This is the letter I would send to my insurance company if I thought it would do any good:
Dear Insurance Company:
This letter is to inform you that I am saving you money.
Several years ago, when I couldn’t raise my left arm, you paid for–to verify, please check your records–the following: 3 office visits to orthopedist; 1 X-ray of shoulder; 5 weeks of physical therapy; 1 MRI of shoulder; 2 office visits to neurologist; 1 MRI of neck; 1 MRI of brachial plexus; 2 readings of first MRI; 2 sets of nerve conduction tests.
When all the aforementioned produced neither diagnosis nor cure, you did not have to pay for surgery the orthopedist wanted to do to see check for bursitis in the shoulder. You did not pay for it because I did not agree to surgery. The orthopedist had already told me there was no bursitis, and I didn’t relish a fishing expedition.

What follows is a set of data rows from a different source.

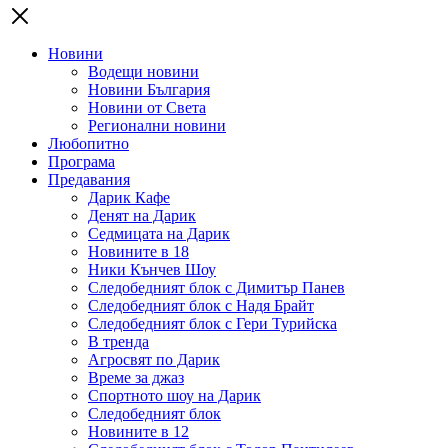
Новини
Водещи новини
Новини България
Новини от Света
Регионални новини
Любопитно
Програма
Предавания
Дарик Кафе
Денят на Дарик
Седмицата на Дарик
Новините в 18
Ники Кънчев Шоу
Следобедният блок с Димитър Панев
Следобедният блок с Надя Брайт
Следобедният блок с Гери Турийска
В тренда
Агросвят по Дарик
Време за джаз
Спортното шоу на Дарик
Следобедният блок
Новините в 12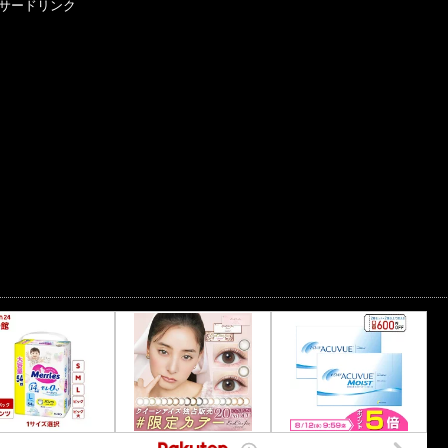
サードリンク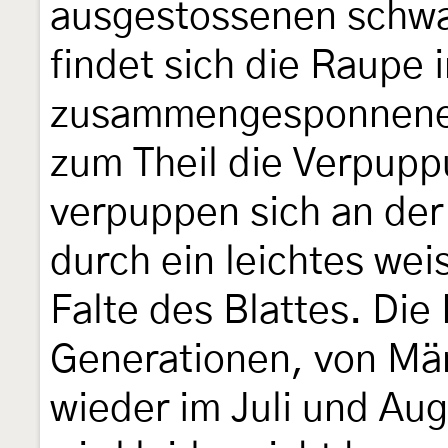
ausgestossenen schwa
findet sich die Raupe 
zusammengesponnenen
zum Theil die Verpupp
verpuppen sich an der 
durch ein leichtes we
Falte des Blattes. Die 
Generationen, von Mär
wieder im Juli und Au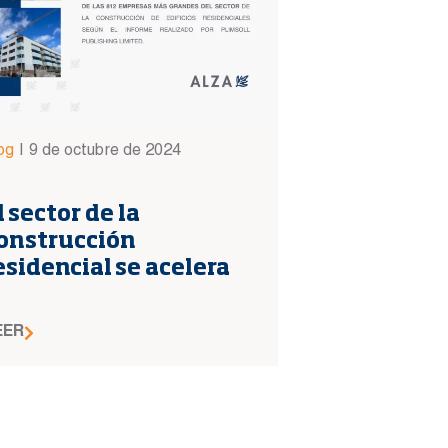
og
|
9 de octubre de 2024
l sector de la
onstrucción
esidencial se acelera
EER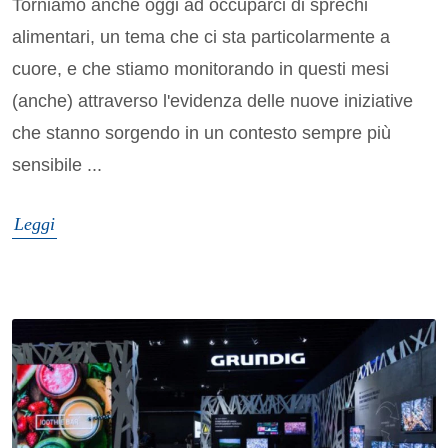
Torniamo anche oggi ad occuparci di sprechi
alimentari, un tema che ci sta particolarmente a
cuore, e che stiamo monitorando in questi mesi
(anche) attraverso l'evidenza delle nuove iniziative
che stanno sorgendo in un contesto sempre più
sensibile ...
Leggi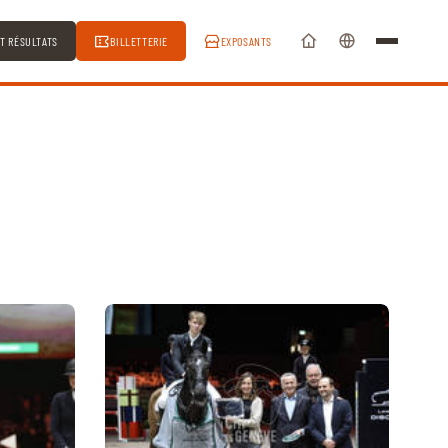
ET RÉSULTATS
BILLETTERIE
EXPOSANTS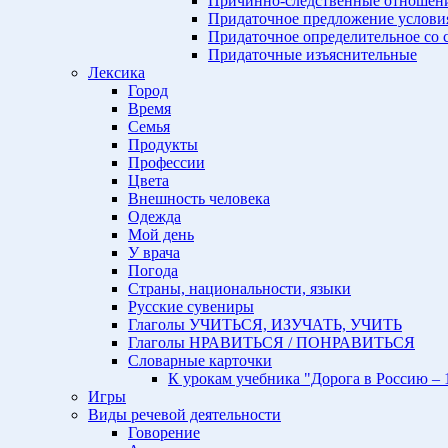
Причинно-следственные отношен
Придаточное предложение услови
Придаточное определительное с
Придаточные изъяснительные
Лексика
Город
Время
Семья
Продукты
Профессии
Цвета
Внешность человека
Одежда
Мой день
У врача
Погода
Страны, национальности, языки
Русские сувениры
Глаголы УЧИТЬСЯ, ИЗУЧАТЬ, УЧИТЬ
Глаголы НРАВИТЬСЯ / ПОНРАВИТЬСЯ
Словарные карточки
К урокам учебника "Дорога в Россию – 
Игры
Виды речевой деятельности
Говорение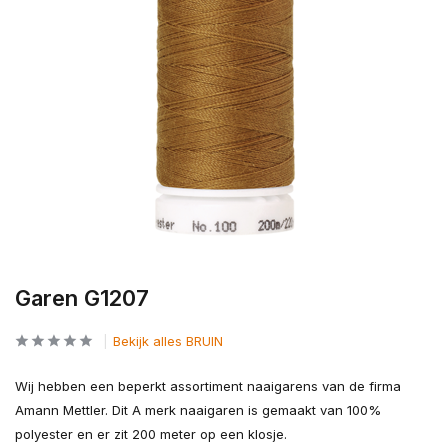
Garen G1207
Bekijk alles BRUIN
Wij hebben een beperkt assortiment naaigarens van de firma
Amann Mettler. Dit A merk naaigaren is gemaakt van 100%
polyester en er zit 200 meter op een klosje.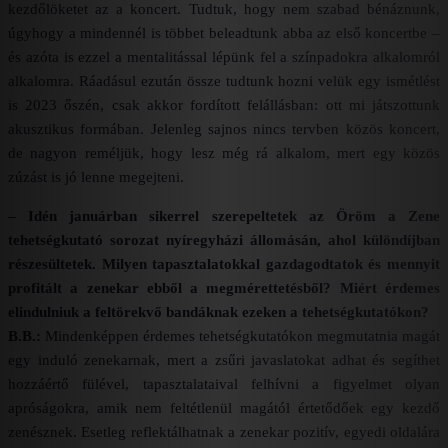
kezdőlöketet az a koncert. Tudtuk, hogy nem szabad bénáznunk,
úgyhogy a mindennél is többet beleadtunk abba az első koncertbe –
és azóta is ezzel a mentalitással lépünk fel a színpadokra alkalomról
alkalomra. Ráadásul ezután össze tudtunk hozni velük
egy ismétlést
is 2023 őszén, csak akkor fordított felállásban: ott mi játszottunk
akusztikus formában. Jelenleg sajnos nincs tervben közös koncert,
de nagyon reméljük, hogy lesz még rá alkalom, mert egy közös
zúzást is jó lenne megejteni.
– Idén januárban sikerrel szerepeltetek az Öröm a Zene
tehetségkutató sorozat nyíregyházi állomásán, ahol különdíjban
részesültetek. Milyen tapasztalatokkal gazdagodtatok és mennyit
profitált a zenekar ebből a megmérettetésből? Miért érdemes
elindulniuk a feltörekvő bandáknak ezeken a tehetségkutatókon?
B.B.:
Mindenképpen érdemes tehetségkutatókon megmutatnia magát
egy induló zenekarnak, mert a zsűri javaslatokat adhat és segíthet
hozzáértő fülével, tapasztalataival felhívni a figyelmet olyan
apróságokra, amik nem feltétlenül magától értetődőek egy kezdő
zenésznek. Esetleg reflektálhatnak a zenekar pozitív, egyedi oldalára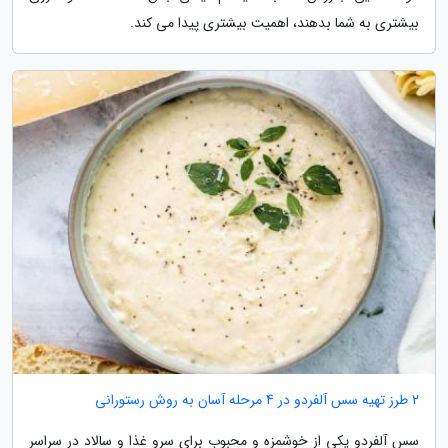
بیشتری به شما بدهند، اهمیت بیشتری پیدا می کند.
2 طرز تهیه سس آلفردو در 4 مرحله آسان به روش رستورانی
سس آلفردو یکی از خوشمزه و محبوب برای سرو غذا و سالاد در سراسر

I went home with one nonfunctional arm and just tolerated it.
Then one day a few months later, just on a whim, I said to the massage therapist I’d seen a few times for general otherstuff, “Would you look at my left arm?” and he ran his hand over it and said, “Oh, yeah, the humerus is pushed too far up in the socket.” He pushed it back down. I gave him a check for much less than you paid the orthopedist, and went home swinging my arm around like a windmill.
Some time later, when something in one of my fingers popped and pain in the palm ensued, I went directly to the massage therapist. Before I had finished describing the problem, he said, “That’s blah blah blah blah. Give me your hand.” I left with a functioning hand. The next week, I said, “What about that right foot?” I walked out without a limp.
This week he said, “I think I can make long-term changes in compression in your spine (and everything connected to it) so these problems won’t recur.” I was pleased.
Now, insurance company, this is where you come in–or, rather, don‘t come in. Because I paid, and pay, the massage therapist out of pocket. You don’t recognize he exists.
I could have saved you the cost of X-rays, MRIs, office visits to specialists, physical therapy, and, If I’d been really dumb, surgery and pharmaceuticals, because I consulted someone who knew what was wrong and how to fix it. His equipment comprises a table, a brain, two hands, and the knowledge and skill to use them effectively.
I do not expect your gratitude, nor do I expect any concern for my physical well-being.
I write because I want you to know that I’m doing my best to improve both my physical health and your bottom line.
If you had the sense God promised a monkey, you would do the same.
Postscript: I’ve since learned there’s another side to the insurance/massage therapist issue. I asked my current massage therapist, who is both brilliant and a saint, whether she would like to be part of the traditional medical community.
She said that would make sense, because then doctors could refer patients who need therapists’ services, particularly therapists who specialize.
But, she said, schools would have to “step up” and guarantee that all graduates had been educated according to the same high standards and that were highly qualified. The Texas Department of Health would have to be involved in licensing. The Texas legislature would have to take action. The insurance industry would have to agree. So the process would take a long time.
In other words, she said it won’t happen in her lifetime.
So. I apologize to the insurance company for implying it doesn’t have the sense God promised a monkey.
But I still want it to know that massage therapy did for $45.00 what traditional medicine didn’t do for a good deal more.